Kita harus memahami bahwa kebebasan beragama dan kepercayaan orang lain adalah ajaran agama, di samping itu memang merupakan sesuatu yang urgen bagi masyarakat Indonesia yang plural. Dengan demikian, membela kebebasan beragama bagi siapa saja, menghormati agama, dan kepercayaan orang lain dianggap sebagai bagian dari kemusliman. Ia merujuk ayat al-Qur’an yang menyatakan keniscayaan membela kebebasan beragama yang disimbolkan dengan sikap mempertahankan rumah-rumah ibadah seperti, Gereja, Sinagog, dan Masjid.

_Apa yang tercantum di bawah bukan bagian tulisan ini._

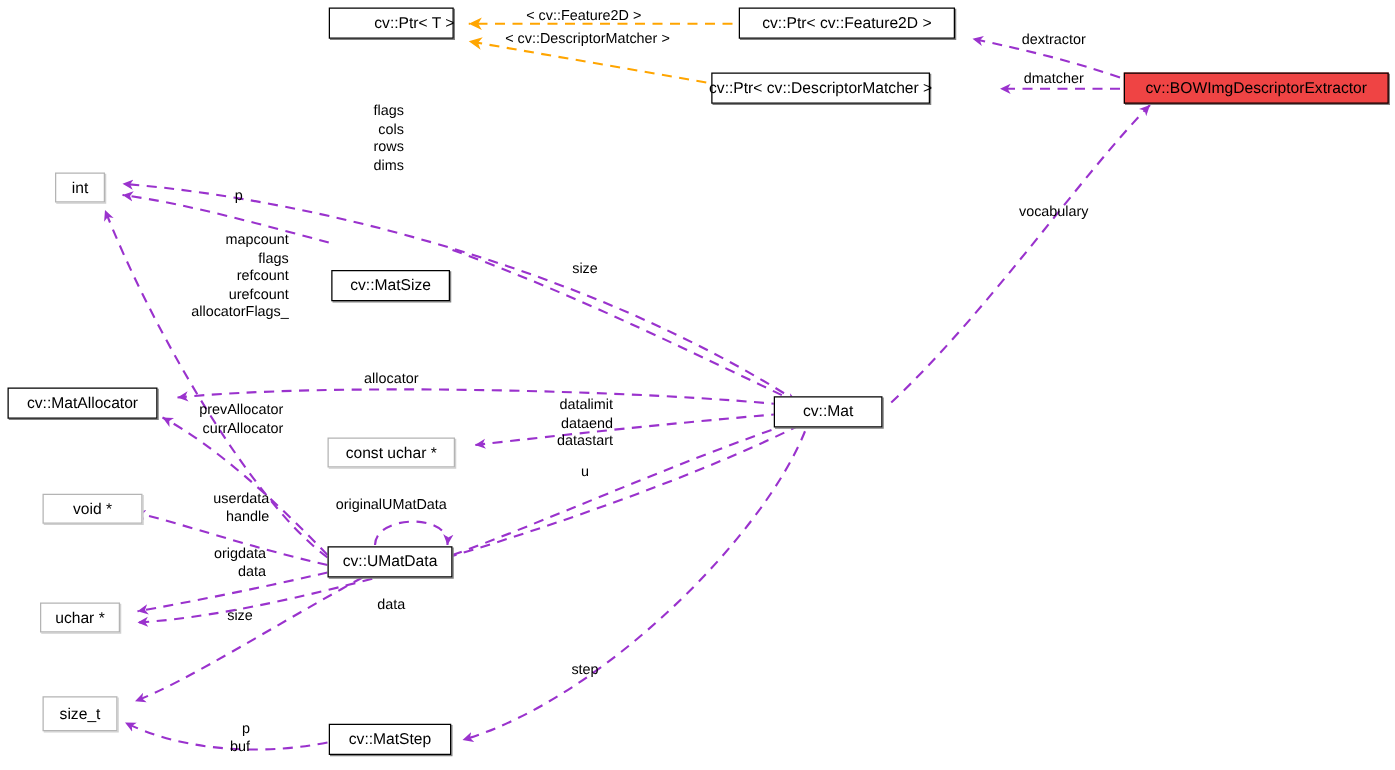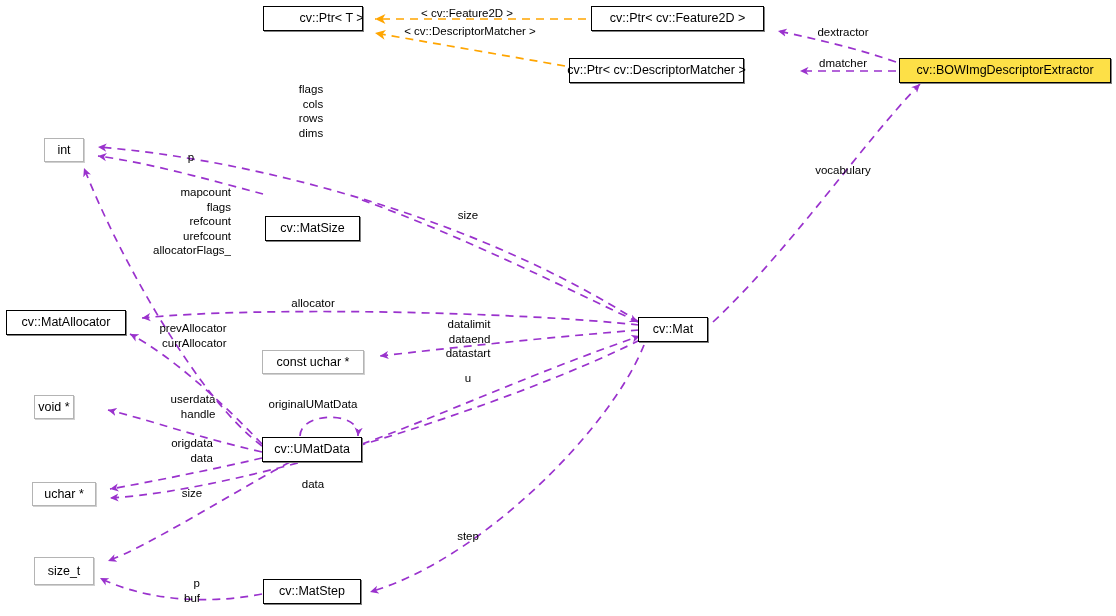"cv::BOWImgDescriptorExtractor" .node.focus { background: #fde047 -> #ef4444 }
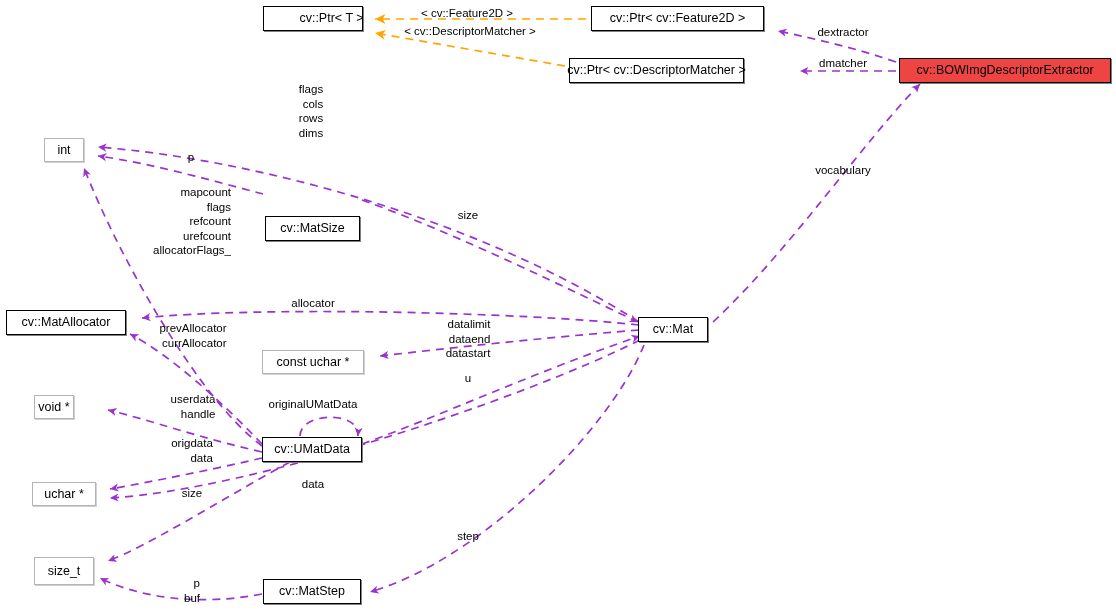"cv::Mat" div.node { left: 638px -> 619px; width: 70px -> 87px }
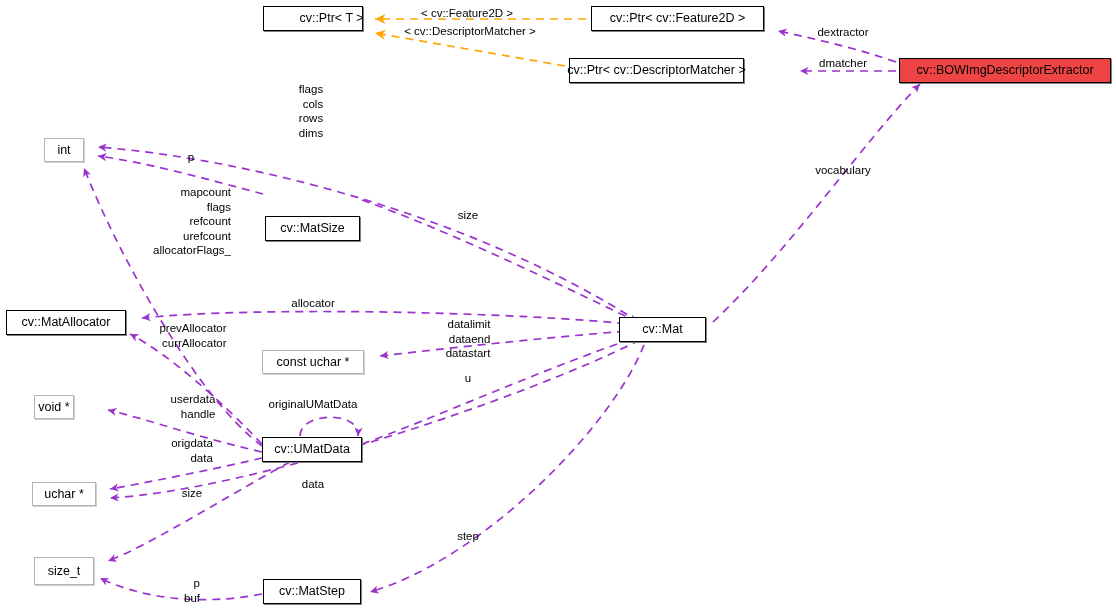"void *" div.node { width: 40px -> 80px }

Pada akhirnya, kita tidak punya kewajiban memaksakan kehendak orang lain apalagi dilakukan dengan tindakan kekerasan. Kita seharusnya memahami bahwa kebebasan adalah hak setiap orang. Jalan hidup seseorang tidak bisa dipaksakan apalagi diatur sesuai kehendak kita.

Mohammad Takdir Ilahi, Peminat Kajian Perbandingan Agama dan Staf Riset The Mukti Ali Institute Fakultas Ushuluddin UIN Sunan Kalijaga Yogyakarta.